Dem ehemaligen britischen Premierminister Sir Winston Churchill wird der Satz zugeschrieben „Traue keiner Statistik, die Du nicht selber gefälscht hast“. Soweit wollte Priemer gestern in einem Telefongespräch nicht gehen. Die Statistik sei nicht falsch, aber hier würden „Äpfel und Birnen“ verglichen. Dadurch ergebe sich ein falsches Bild.

Kirstan hatte als Quelle seiner Informationen die Internetseite www.haushaltssteuerung.de genannt. Verschwiegen habe er allerdings, sagt Priemer, dass 13 der dort 39 gelisteten Kommunen keine Angaben zu den Verbindlichkeiten ihrer Beteiligungen machen. Es gebe damit keine vergleichbare Basis. Was weiter fehle: Statistik seien Zahlen, die Realität komplexer. Beispiel Topografie. Eine flächenmäßig relativ kleine Kommune wie Stadthagen müsse weniger Straßen oder Abwasserleitungen unterhalten, weniger Feuerwehren, Grundschulen, Kitas bereitstellen wie das fast doppelt so große Rinteln. Der kommunale Finanzausgleich wiederum berücksichtige das nicht.

Man könne die Kasse einer Kommune sicher schnell sanieren, wenn man das „Tafelsilber“ verkaufe, etwa die Stadtwerke. Was Kommunen in NRW auch gemacht haben. Bekanntestes Beispiel: Düsseldorf. Nur gebe man damit die Kontrolle über einen wichtigen Teil kommunaler Daseinsvorsorge ab an Eigentümern, die mehr an einem Gewinn interessiert seien, als daran, ein Freibad und Hallenbad in der Stadt zu erhalten.

Die FDP habe auch unter den Tisch fallen lassen, dass das Geld für Investitionen ausgegeben worden ist, die zur Steigerung der Lebensqualität aller Bürger beigetragen haben, Investitionen, die über 20, 30 Jahren finanziert werden müssen wie die Fußgängerzone.

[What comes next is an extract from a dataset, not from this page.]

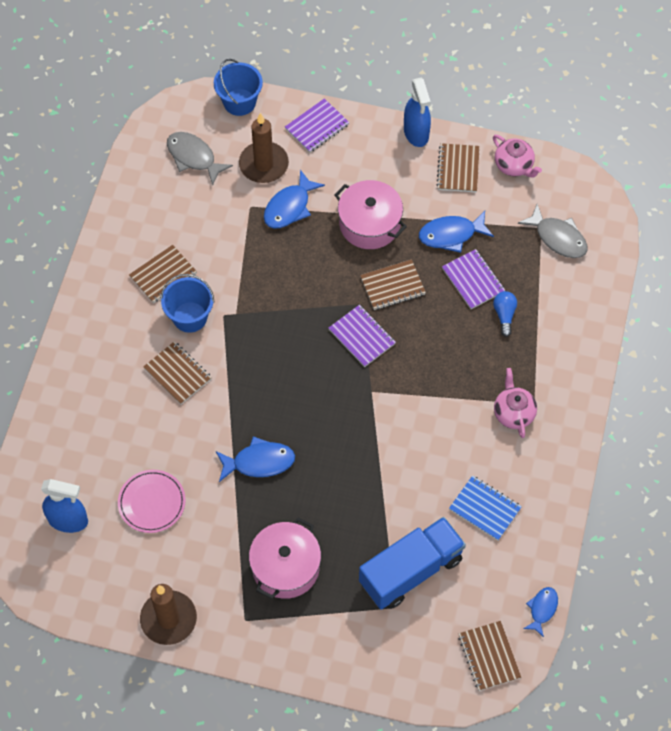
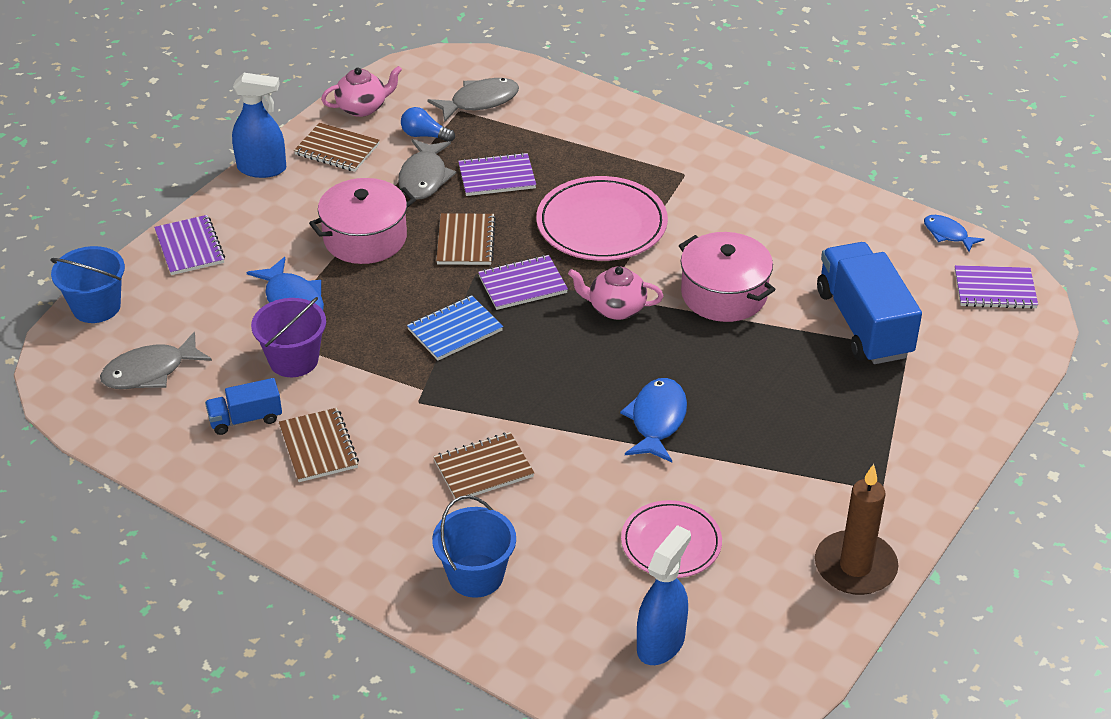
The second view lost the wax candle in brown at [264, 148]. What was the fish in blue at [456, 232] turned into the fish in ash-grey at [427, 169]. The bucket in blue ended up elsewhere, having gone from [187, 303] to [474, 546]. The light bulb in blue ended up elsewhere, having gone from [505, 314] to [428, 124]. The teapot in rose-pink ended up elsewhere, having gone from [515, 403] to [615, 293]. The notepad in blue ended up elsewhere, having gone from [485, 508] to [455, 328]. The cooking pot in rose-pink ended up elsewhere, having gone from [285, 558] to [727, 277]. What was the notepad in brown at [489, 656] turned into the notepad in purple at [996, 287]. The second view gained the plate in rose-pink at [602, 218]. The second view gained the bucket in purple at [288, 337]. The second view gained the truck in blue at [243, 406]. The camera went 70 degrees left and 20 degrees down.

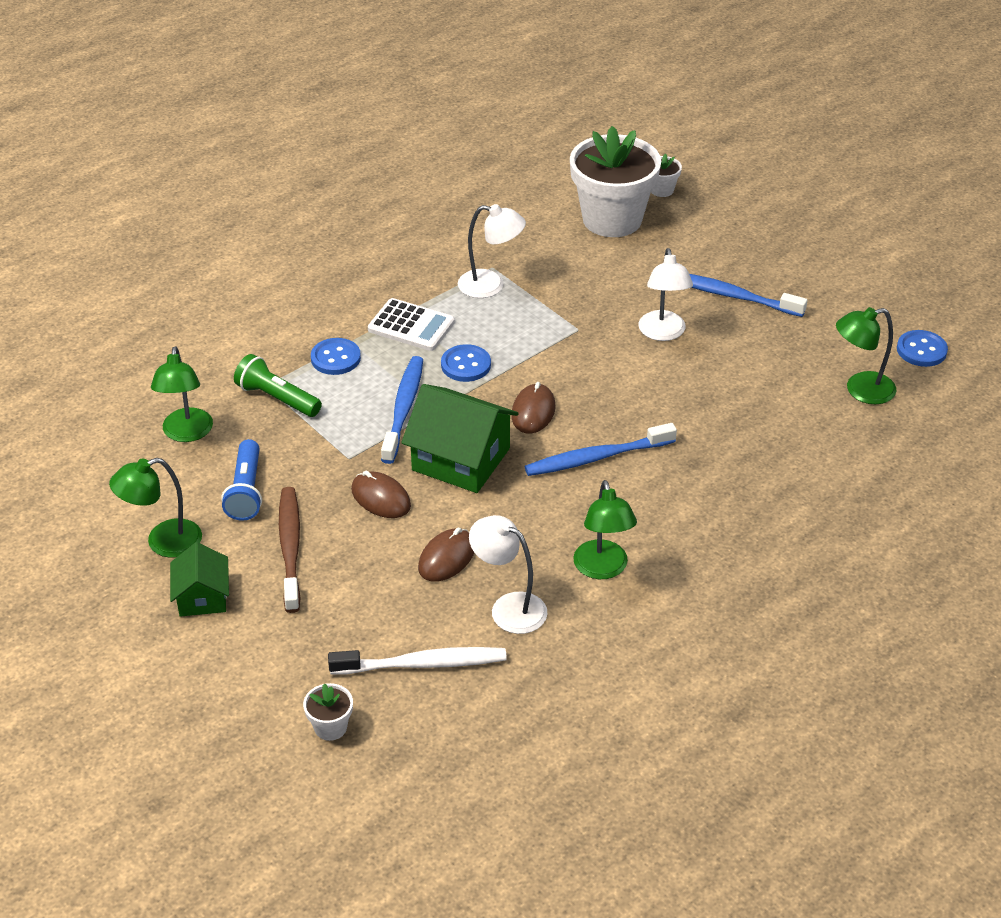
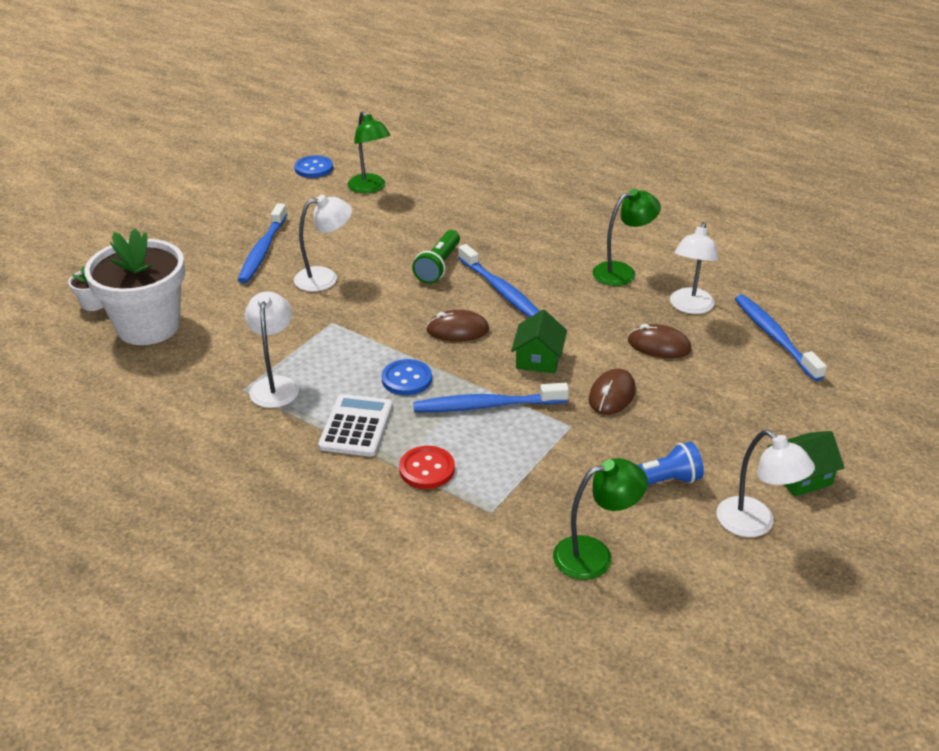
What was the button in blue at [336, 356] turned into the button in crimson at [427, 467]. The pocket torch in emerald ended up elsewhere, having gone from [278, 385] to [436, 257]. The size of the cottage in emerald at [460, 438] changed by a factor of 0.58. What was the lamp in emerald at [155, 508] turned into the lamp in snow-white at [765, 483]. The second view lost the toothbrush in brown at [290, 550]. What was the toothbrush in snow-white at [417, 661] turned into the toothbrush in blue at [781, 337]. The second view lost the plant pot in snow-white at [328, 712]. The camera went 105 degrees left and 5 degrees down.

FDP-Ortsverbandsvorsitzender Heiner Schülke stand gerade auf dem Weg zur Nordsee im Stau, als unsere Zeitung ihn telefonisch erreichte. Nein, er habe die Presseerklärung der Stadt noch nicht gelesen. Das ändere für ihn aber nicht, dass der Schuldenstand der Stadt zu hoch sei.

Die FDP will weiter auf der Spur bleiben: Schülke kündigte an, man habe sich die Zahlen für die neu gegründete Academia Rinteln GmbH angeschaut. Da gebe es Unstimmigkeiten.